## Things to do:
(a) Do the following statements agree with the travel article about Perugia? For each, answer yes or no and quote the exact words of the article that decide it. (i) The University for Foreigners promises to teach a student to speak Italian in three months. (ii) Amici della Musica puts on 36 concerts a year. (iii) Perugia began as a Roman stronghold.
(b) Could you carry the travel article about Perugia forward from its final sentence?
Segment Start: Document passage
Plying the twisty, historic byways of Perugia

At the time of the evening passegiatta, small-town Italy's customary round of shopping, ambling, ogling, and socializing, the traffic noise on the Corso Vanucci, Perugia's main street, is the sound of human conversation. You hear it from all the crooked side streets of this medieval Italian town, a rushing, gabbling, festive noise, as if a dinner party were going on around the corner. A brook of words, that suddenly laps around you as you turn onto the coursing Corso.

It seems only fitting that this place is home to the University for Foreigners, which promises to teach a student to speak Italian in three months. Students from there and from the University of Perugia make up a large part of this conversing crowd. In their baggy mohair sweaters, jeans, loafers, and scuffed pixie boots, they make this one of the livelier hill towns in Umbria. Other, smaller, towns like Assisi, Spoleto, Todi, and Orvietto have a kind of ancient quiet about them, as if they had been standing still since the Middle Ages. Perugia doesn't seem any younger; it just seems to have kept chatting since then.

Perugia is one place where, in the 20th century, the conversation has taken a turn for the better. Starting as an Etruscan stronghold around the 6th century BC, it became a Roman city-state during the Roman Empire, fought bitterly with neighboring Assisi, and then with the Pope. Intrigues flourished, and the winding stone lanes that climb among Perugia's medieval houses, turning jagged corners, were probably assassin hideouts. Now, they are just picturesque. The present Perugia is a gentle city, and if you hike these gothic walkways by night , you have to cast your mind back 400 years or so to get really scared.

It is also a cultivated city. Amici della Musica (friends of music), a local group, puts on 63 concerts a year. In October, I heard an exquisite concert of Mozart and Vivaldi by ''I Musici,'' an internationally celebrated chamber music group. In July, Perugia is the center of the ''Jazz/Umbria'' festival, and there's a ''Sacra Musica'' festival in the fall.

There are five chamber music groups in town. That's enough musicians to make a symphony orchestra, but ''each (chamber orchestra) has one little guy who wants to be the boss,'' according to Franco Buitoni, managing director of Perugina Spa. of Italy, part of Industrie Buitoni Perugina, the international family-owned pasta and chocolate business based here. The company, long viewed as one of the town's benefactors (''whenever anybody needs sponsorship, that's where they come,'' he said) has now decided to concentrate on funding the arts in Perugia.
Segment End: Document passage
Segment Start: Record set
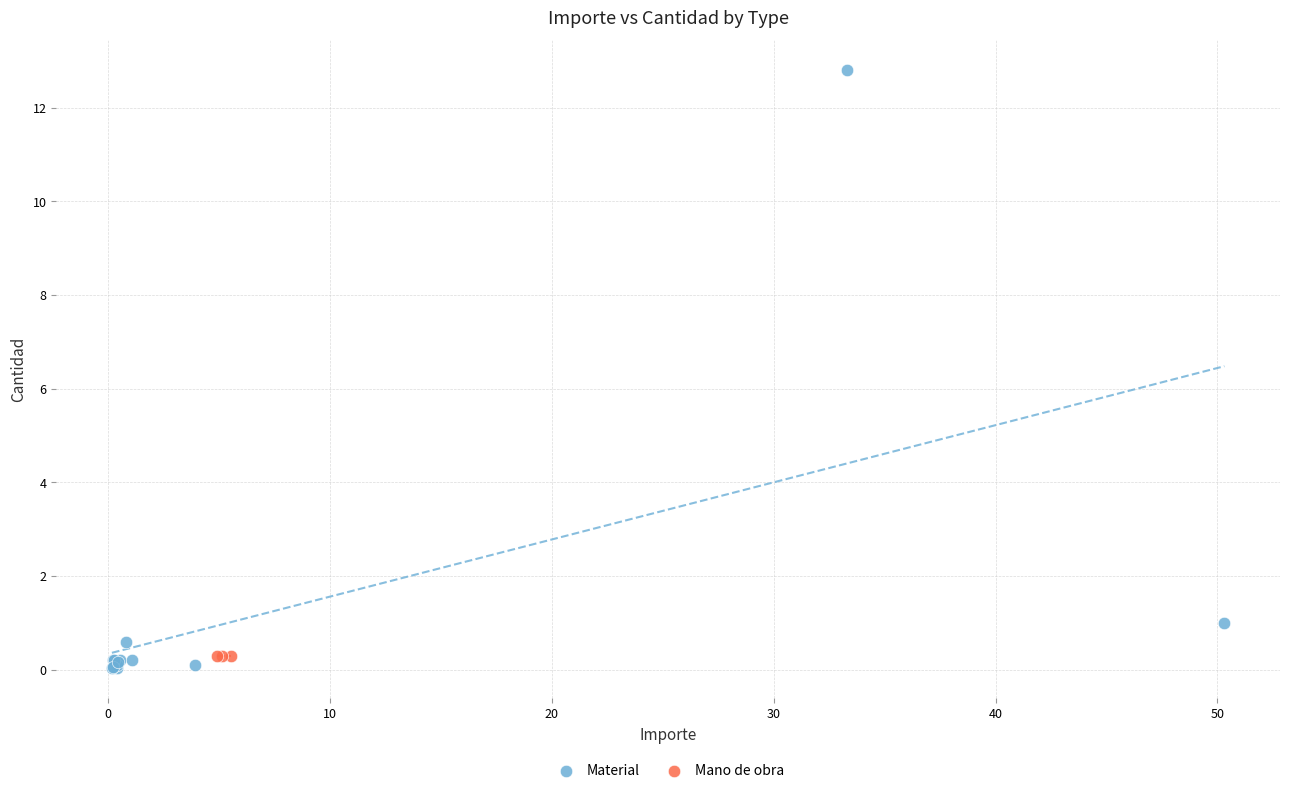

Which series reaches the maximum Y coordinate?

Material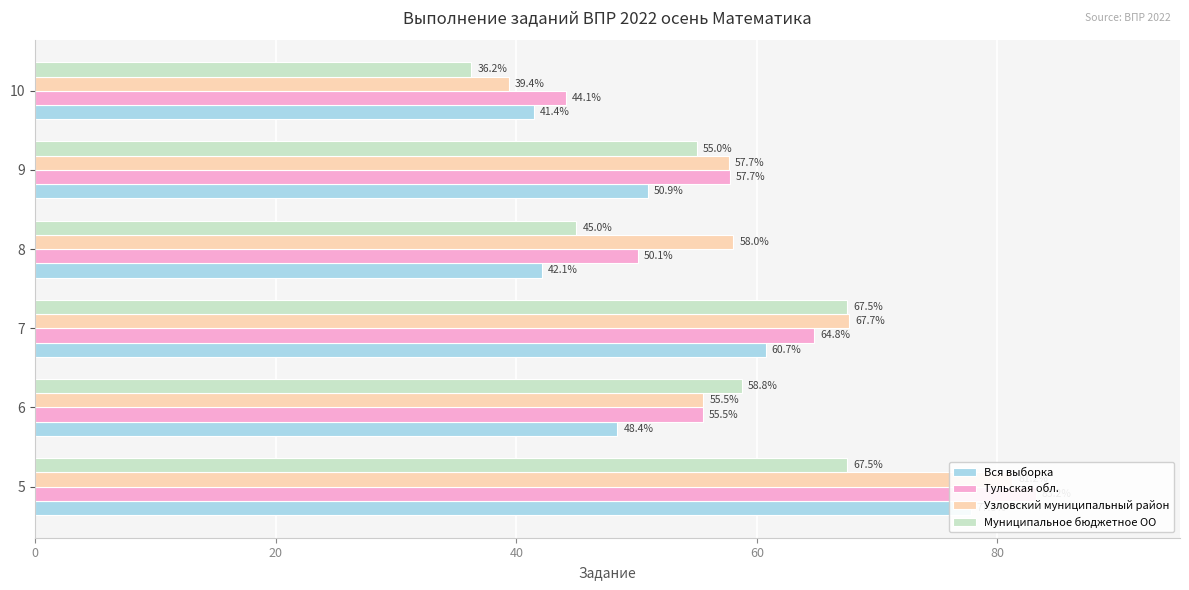

What is the average value of the Узловский муниципальный район series?

59.9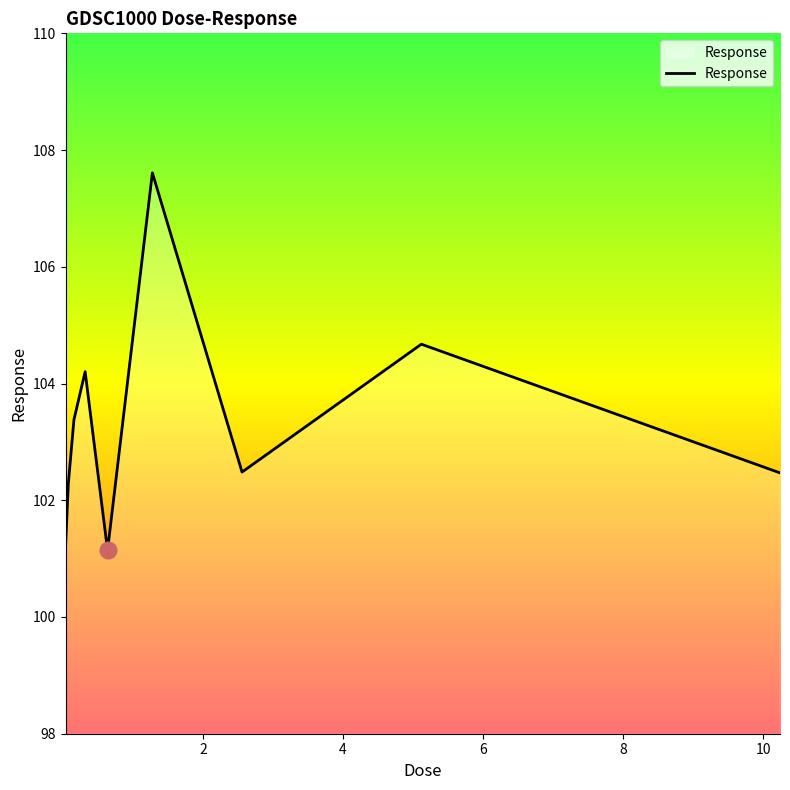

What is the difference between the maximum and minimum values?

6.5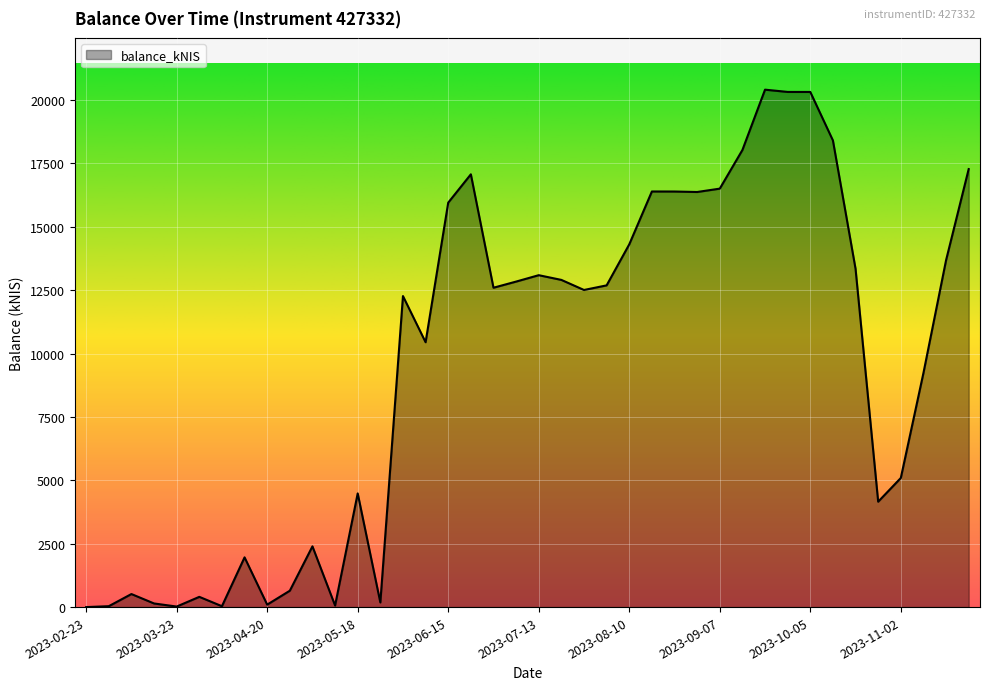

How many lines are shown in the chart?

1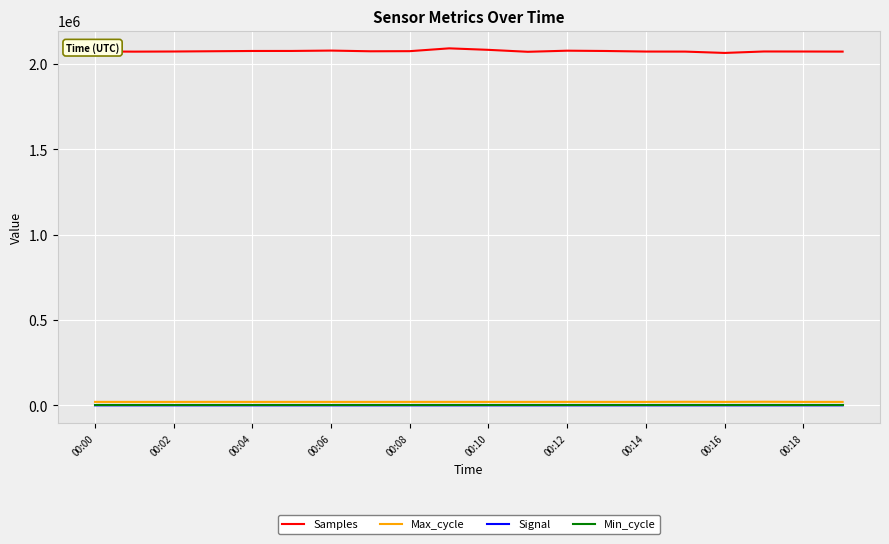

True or false: Max_cycle and Samples intersect in this chart.

False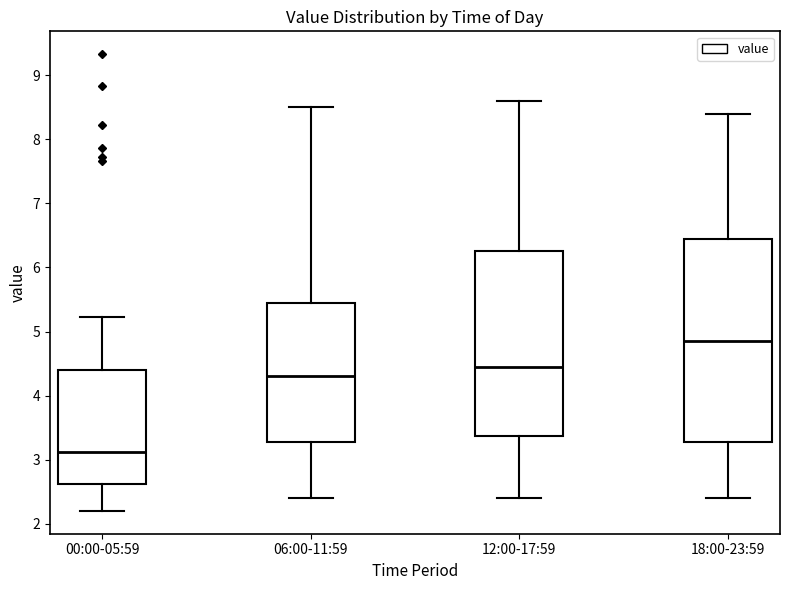

Reading left to right, transcribe this box plot: for each box, give where its median line is, the range the box spans, and where its two whiskers end, as read against the y-axis. The values are not printed on the chart, so give them approximately, as read against the axis.

00:00-05:59: median 3.1, box 2.6 to 4.4, whiskers 2.2 to 5.2
06:00-11:59: median 4.3, box 3.3 to 5.5, whiskers 2.4 to 8.5
12:00-17:59: median 4.5, box 3.4 to 6.3, whiskers 2.4 to 8.6
18:00-23:59: median 4.9, box 3.3 to 6.5, whiskers 2.4 to 8.4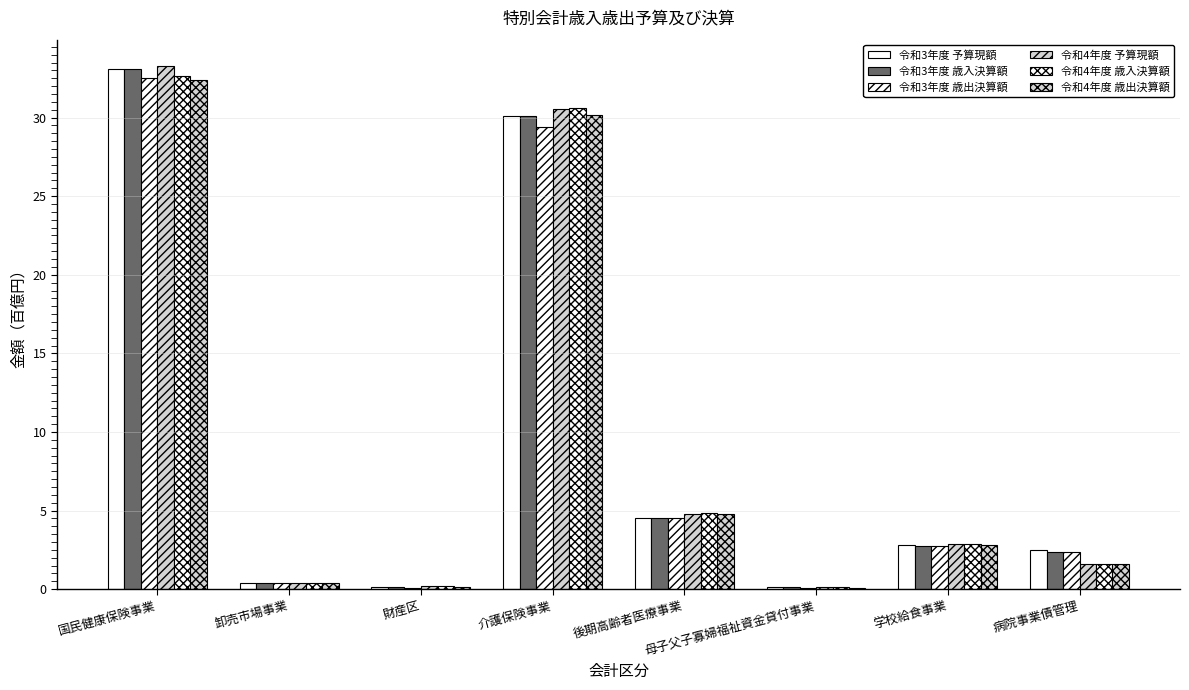

Between 病院事業債管理 and 卸売市場事業, which is larger?

病院事業債管理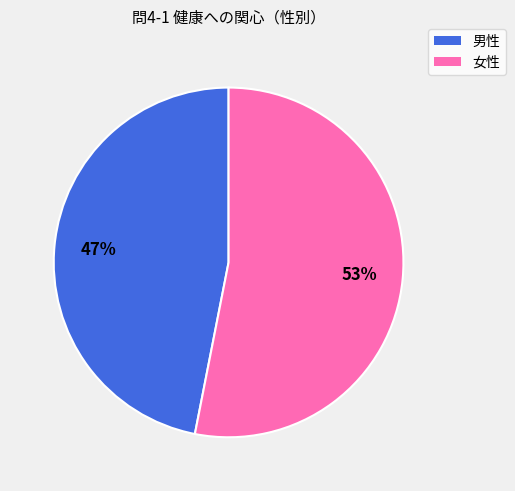

Which category has the smallest portion of the pie?

男性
Segment End: Record set
## Responses by item number:
(a)
(i) Yes: "which promises to teach a student to speak Italian in three months"
(ii) No: "puts on 63 concerts a year"
(iii) No: "Starting as an Etruscan stronghold around the 6th century BC"

(b)
Mr. Buitoni, who had returned from living in England for ten years, went on to say that the ferocious independence of chamber orchestra leaders is typical of the Italian character. ''My friend Johnny Apple of the New York Times says this country, not England, is the only country where you really find eccentrics. Here they're the rule.''

Italian businessmen, he says, are not unlike chamber orchestra directors. The degree of initiative and imagination in Italy is hard to find in England, he said, but cooperation is lacking in Italy. Mr. Buitoni finds his countrymen fascinating, but intractable.''We're so successful in building up small businesses, but at the bigger stage, when everyone has to sacrifice something, there's a difficulty.''

The Etruscans, a pre-Roman tribe, fought the Umbrians in prehistory, but people from Etruscan Perugia still won't buy bread from the bakery on the other side of the Tiber River, because it's in Umbrian territory. Mr. Buitoni, an international businessman, says, laughingly, that he himself never buys Umbrian bread.

The bread in Perugia has no salt in it, but that doesn't have anything to do with the Etruscans. That dates from a more recent unpleasantness - a rebellion in the 14th century when Pope Paul III imposed a salt tax. To quell the Perugians, particularly the violent Baglioni family, the Pope dismissed all Perugia's magistrates and put the city's government under his delegate. He also built a fortress on top of the houses of the Baglioni, after demolishing their towers.

The foundations of the fortress, the Roca Paulina, are still there - and so are some of the Baglioni houses. Many of them were taken down and used as building material. Others were simply buried in the fort and used as barracks for the soldiers who were in charge of keeping Perugia under papal rule. At the time of the Unification of Italy (1870), the fortress was torn down.

The streets and houses under the fortress have been restored. From the Giardini Carducci, the park at one end of the Corso, you can go down an escalator to an underground street and see all the tall, pointy-arched windows and doorways and the stone walls of this once classy neighborhood. The houses are well lit and the color of crusty Italian bread. The place smells of stone, a smell you get used to here. You can go inside houses, or travel all the way down a long series of escalators, which local people use to get to the center of the old city from the businesses in the newer town around it. The place is sometimes used for exhibitions.

Keep walking underground to Porta Marzia, the old Etruscan arch, which leads outside the wall. It's worthwhile, if the restoration on the gate is finished, to step outside the wall and have a walk around old Perugia.

If you can't do that, there's an intact Etruscan arch at the other end of town, behind the cathedral. Stand under it and look up at the immense keystone which hangs above you, supported only by engineering. The Etruscans fit their stones precisely together, without using cement, and you can tell their foundations from later ones because the stones are immense, with only fine lines between them. Just outside the arch is the University for Foreigners, and the University of Perugia is beyond that.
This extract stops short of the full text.